Dialog AS - RDR Korea kali ini bertujuan menegaskan lagi permufakatan yang menurut itu AS menuntut kepada RDR Korea supaya menghentikan program pengayaan uranium (UEP) dengan pemeriksaan dan pengawasan Badan Energi Atom Internasional (IAEA), sebagai gantinya Pyong Yang akan menerima bantuan bahan pangan dari AS. Selain itu, ini juga merupakan kesempatan untuk meyakinkan RDR Korea kembali ke meja perundingan 6 pihak tentang masalah nuklir yang mengalami kemacetan dari bulan April tahun 2009. Menurut kalangan pengamat, ini merupakan isi-isi yang tidak baru terbanding dengan perundingan-perundingan sebelumnya dan nampaknya hasil perundingan juga bisa diprediksi oleh semua pihak. Akan tetapi, banyak analis beranggapan bahwa, hal itu tidak penting, tetapi yang paling positif dalam perundingan kali ini barang kali yalah perundingan telah diadakan oleh kedua pihak, itu artinya dialog langsung tetap dipertahankan. Yang lebih mendalam lagi, melalui perundingan akan bisa mencerminkan pendirian dan politik AS dan RDR Korea dalam tahap alih kekuasaan di Pyong Yang.

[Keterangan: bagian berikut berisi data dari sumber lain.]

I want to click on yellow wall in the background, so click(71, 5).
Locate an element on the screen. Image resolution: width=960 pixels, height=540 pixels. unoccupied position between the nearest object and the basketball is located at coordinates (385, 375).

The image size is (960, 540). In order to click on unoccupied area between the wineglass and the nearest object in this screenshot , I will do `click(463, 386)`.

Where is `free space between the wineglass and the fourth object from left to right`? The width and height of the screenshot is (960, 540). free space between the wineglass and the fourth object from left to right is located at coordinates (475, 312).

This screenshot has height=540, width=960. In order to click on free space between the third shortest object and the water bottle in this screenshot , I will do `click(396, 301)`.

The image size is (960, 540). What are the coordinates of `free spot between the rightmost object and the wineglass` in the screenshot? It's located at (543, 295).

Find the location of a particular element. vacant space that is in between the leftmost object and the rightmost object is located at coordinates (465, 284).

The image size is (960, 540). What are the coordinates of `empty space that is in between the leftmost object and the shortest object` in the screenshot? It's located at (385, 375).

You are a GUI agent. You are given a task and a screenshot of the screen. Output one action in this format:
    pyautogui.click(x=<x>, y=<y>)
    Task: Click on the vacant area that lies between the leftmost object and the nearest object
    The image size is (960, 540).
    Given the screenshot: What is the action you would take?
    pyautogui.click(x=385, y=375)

Tentara RDR Korea melakukan parade militer untuk mengenangkan almarhum pemimpin Kim Il Sung dan Kim Jong Il serta menyampaikan kesetiaan dengan pemimpin baru Kim Jong Un pada tanggal 18 Februari tahun 2012
(Foto: KCNA/TTXVN)
Hal ini dibuktikan dengan perihal setibanya di Beijing pada 22 Februari, Kepala Perunding AS, Utusan Khusus Glyn Davies memberitahukan bahwa dia ingin melihat manifestasi-manifestasi kebijakan politik pemimpin baru Kim Jong Un. AS juga perlu melihat apakah RDR Korea bersedia melaksanakan langkah-langkah untuk menenangkan komunitas internasional atau tidak. Sementara itu, bagi RDR Korea, perundingan perundingan tersebut juga merupakan kesempatan untuk memeriksa kembali kata-kata Menteri Luar Negeri AS Hillary Clinton sebelumnya, ketika dia menyatakan AS mengharapkan akan memperbaiki hubungan dengan RDR Korea di bawah pimpinan Kim Jong Un.
Tidak hanya AS sendiri dan RDR Korea ingin mencari tahu sikap satu sama lain, melainkan juga banyak negara di Asia Timur Laut juga menganggap perundingan ini sebagai kesempatan untuk memprediksi kemungkinan diadakannya kembali perundingan enam pihak (Rusia, Tiongkok, Jepang, Republik Korea, AS, RDR Korea) tentang masalah nuklir di semenanjung Korea. Oleh karena itu, sudah sejak sebelum perundingan, Juru bicara Kementerian Luar Negeri Tiongkok Liu Weimin menyatakan Beijing mengharapkan supaya perundingan bilateral AS dan RDR Korea akan mencapai hasil positif, menciptakan prasyarat untuk mendorong diadakannya kembali perundingan enam pihak tentang masalah nuklir di semenanjung Korea. Sementara itu, Republik Korea menegaskan, ini merupakan pertemuan yang paling ditunggu karena ia akan membuka kesempatan mengadakan kembali proses perundingan enam pihak yang terputus sejak setelah wafatnya Kim Jong Il.
Pada pihak Jepang, Menteri Luar Negeri Koichiro Gemba memberitahukan bahwa, Jepang menyambut dialog antara AS dan RDR Korea. Jepang akan terus memperkuat kerjasama dengan para mitra seperti AS, Republik Korea… dalam menangani masalah nuklir di semenanjung Korea. Walaupun dianggap bahwa, perundingan bilateral tingkat tinggi AS dan RDR Korea kali ini hanya merupakan langkah menjajak sikap semua pihak, akan tetapi ia juga memperlihatkan bahwa dua pihak saling mendekati untuk bersama-sama menangani perselisihan yang ada selama ini, dengan kata yang lain kecenderungan dialog telah mengganti kecenderungan konfrontasi./.